Todos os vinhos do Reno
Por Hélio Pólvora, de Salvador.
Um camareiro do hotel cinco estrelas em que o governo alemão me hospedou fita-me, à porta do apartamento, com expressão interrogativa em que observo um toque desafiador. Acabo de acordar e já fiz gargarejo com meia garrafa de vinho do Reno, que tiro do refrigerador. O líquido é bom, não convém desperdiçar – por isso bebo.
— Bom dia, senhor — cumprimenta o camareiro.
Arranha um inglês pior que o meu. Em alemão eu nada entendo da sua pesada algaravia. Estendo-lhe as duas camisas sujas, de que vou precisar nos dias seguintes. O camareiro recua um passo, sacode a cabeça em forte negativa teutônica.
— Não dá mais tempo de lavar e passar — ele grunhe.
— Eu só viajo daqui a cinco dias — informo, todo formalizado.
— O cavalheiro viaja amanhã cedo.
Digo-lhe que é engano, a minha agenda garante mais uns dias naquele hotel cinco estrelas de Sprendlingen, arredores de Frankfurt. Discutimos. E eu insisto. Ele arrebata-me as camisas e rosna:
— Já que o cavalheiro quer perdê-las...
Perdi-as. Uma era branca, de listras verticais marrons, eu gostava dela. O certo é que, no dia seguinte, antes que eu lavasse a boca com nova garrafa de vinho do Reno, interfonam da portaria: um carro está à minha espera, tenho de descer com a bagagem.
— Mas eu não viajo hoje!
— Sua conta está fechada — avisa a portaria.— É só assinar.
E assim, depois de engolir um desjejum às pressas, expulsam-me para destino ignorado. Creio que abusei do vinho, no hotel e em bares de luxo. Já estava atrevido, já exigia determinada safra. A senhora loura, de meia idade, que me servia de guia, fartava-se também às custas do erário. Talvez date daí a atual crise financeira na União Europeia.
Ainda bem que me espera um Mercedes-Benz preto, dirigido por um motorista simpático, apaixonado pelo futebol brasileiro, principalmente pelo lateral esquerdo Marinho, que foi do Botafogo carioca. Pergunto-lhe para onde me leva. “Pela Romantischestrasse”, informa. O roteiro me agrada. Estamos a caminho do sul. Afinal, um bota-fora em alto estilo. Convenço o motorista a desviar-se da estrada, a entrar em vilas e cidades, entre estas a linda Rotemburgo, medieval, amuralhada, com espumante cerveja em copázios transbordantes. O tempo é magnífico. Não tenho pressa. Penso: “A Alemanha é um jardim. Estes campos e casas saíram de ilustrações de contos de fadas dos irmãos Grimm”. Nada fora do lugar, tudo muito civilizado, limpo, distinto e culto.

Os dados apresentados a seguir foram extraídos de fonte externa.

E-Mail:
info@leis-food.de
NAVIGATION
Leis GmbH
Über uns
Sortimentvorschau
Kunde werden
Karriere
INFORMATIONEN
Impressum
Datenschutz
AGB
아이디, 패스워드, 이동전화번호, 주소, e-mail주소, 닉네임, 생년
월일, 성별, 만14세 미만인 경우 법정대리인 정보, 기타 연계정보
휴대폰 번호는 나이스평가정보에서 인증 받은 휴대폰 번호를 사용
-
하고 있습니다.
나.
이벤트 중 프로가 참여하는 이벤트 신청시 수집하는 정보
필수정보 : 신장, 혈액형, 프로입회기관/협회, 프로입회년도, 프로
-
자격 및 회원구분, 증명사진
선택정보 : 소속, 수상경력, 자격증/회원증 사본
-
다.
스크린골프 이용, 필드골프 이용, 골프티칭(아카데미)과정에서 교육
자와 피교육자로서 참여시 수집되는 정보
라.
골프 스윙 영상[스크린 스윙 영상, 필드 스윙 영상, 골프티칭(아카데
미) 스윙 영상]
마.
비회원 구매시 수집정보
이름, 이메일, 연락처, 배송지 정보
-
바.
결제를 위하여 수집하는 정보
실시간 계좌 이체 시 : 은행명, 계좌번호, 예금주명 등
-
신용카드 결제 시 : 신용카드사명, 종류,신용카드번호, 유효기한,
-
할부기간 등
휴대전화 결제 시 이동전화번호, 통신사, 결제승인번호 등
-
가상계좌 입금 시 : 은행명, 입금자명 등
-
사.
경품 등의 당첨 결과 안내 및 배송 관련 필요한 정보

Chego a Düsseldorf em excelente disposição de espírito. Se quiserem, caço o vampiro de Fritz Lang interpretado por Peter Lorre. O Mercedes reluzente para na escadaria da estação ferroviária. O motorista sai, abre o porta-malas, retira os meus pertences e os coloca num degrau. Estende-me a mão. Não me conhece direito, e está triste.

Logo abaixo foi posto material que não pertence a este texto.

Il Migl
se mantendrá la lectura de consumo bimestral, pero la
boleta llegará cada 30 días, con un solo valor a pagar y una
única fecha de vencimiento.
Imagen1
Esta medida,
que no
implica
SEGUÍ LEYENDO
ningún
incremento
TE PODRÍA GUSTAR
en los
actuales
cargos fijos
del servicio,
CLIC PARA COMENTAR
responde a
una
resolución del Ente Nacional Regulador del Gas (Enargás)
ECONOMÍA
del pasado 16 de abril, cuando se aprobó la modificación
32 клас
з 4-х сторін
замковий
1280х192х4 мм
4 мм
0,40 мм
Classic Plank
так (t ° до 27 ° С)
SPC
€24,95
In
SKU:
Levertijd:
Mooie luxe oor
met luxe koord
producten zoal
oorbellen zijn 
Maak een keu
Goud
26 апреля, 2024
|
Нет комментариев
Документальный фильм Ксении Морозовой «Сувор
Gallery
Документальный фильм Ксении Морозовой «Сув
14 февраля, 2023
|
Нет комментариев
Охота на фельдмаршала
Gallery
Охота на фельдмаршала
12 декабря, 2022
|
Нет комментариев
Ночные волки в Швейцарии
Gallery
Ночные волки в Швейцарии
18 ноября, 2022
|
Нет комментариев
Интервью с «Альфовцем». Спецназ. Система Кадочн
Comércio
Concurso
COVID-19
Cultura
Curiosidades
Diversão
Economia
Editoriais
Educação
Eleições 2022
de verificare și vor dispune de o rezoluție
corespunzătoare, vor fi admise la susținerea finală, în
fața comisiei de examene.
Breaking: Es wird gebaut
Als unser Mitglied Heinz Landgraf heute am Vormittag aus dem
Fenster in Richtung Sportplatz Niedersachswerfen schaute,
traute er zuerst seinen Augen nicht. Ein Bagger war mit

— Adeus e boa viagem — diz.
— Para onde vou?
— Para onde quiser. Aconselho München (Munique). É uma cidade alegre, fica perto da fronteira da Áustria.

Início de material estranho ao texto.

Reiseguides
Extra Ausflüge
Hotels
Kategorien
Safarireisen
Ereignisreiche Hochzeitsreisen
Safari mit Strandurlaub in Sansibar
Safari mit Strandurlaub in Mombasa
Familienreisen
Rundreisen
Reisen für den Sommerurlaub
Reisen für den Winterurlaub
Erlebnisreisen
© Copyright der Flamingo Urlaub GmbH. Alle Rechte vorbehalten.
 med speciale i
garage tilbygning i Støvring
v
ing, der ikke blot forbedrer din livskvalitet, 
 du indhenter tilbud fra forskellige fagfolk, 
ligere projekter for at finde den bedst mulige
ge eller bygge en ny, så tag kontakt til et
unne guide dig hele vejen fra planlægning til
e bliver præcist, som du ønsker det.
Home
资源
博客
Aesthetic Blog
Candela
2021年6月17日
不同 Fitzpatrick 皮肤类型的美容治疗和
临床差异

Sozinho, abandonado, sem guia, sem cão. Os vinhedos do Reno, por onde me tinham levado de barco, até Mainz, até Heidelberg. onde meditei no Caminho dos Filósofos, e troquei a crítica da razão pura pela crítica da emoção pura, estavam longe. Com certeza as autoridades investigaram bem, sabiam que eu portava um talonário de cheques de viagem. Abanquei num bar, e para variar pedi um vinho do Reno, com gosto de polpa de uva.
Que teria sido de Ulisses, no retorno, sem, pelo menos, os odores das uvas que ajudou a pisar, e do vinho que envelheceu nos feudos à beira do Mediterrâneo, enquanto Penélope tecia e o cão o esperava sem saber que ao vê-lo morreria de susto? Nos transportes do vinho as buscas se aceleram. Quando dei cobro de mim, estava imerso nos nevoeiros do Báltico. Aguardava apenas uma brecha para sair do ectoplasma e me corporificar a caminho de casa.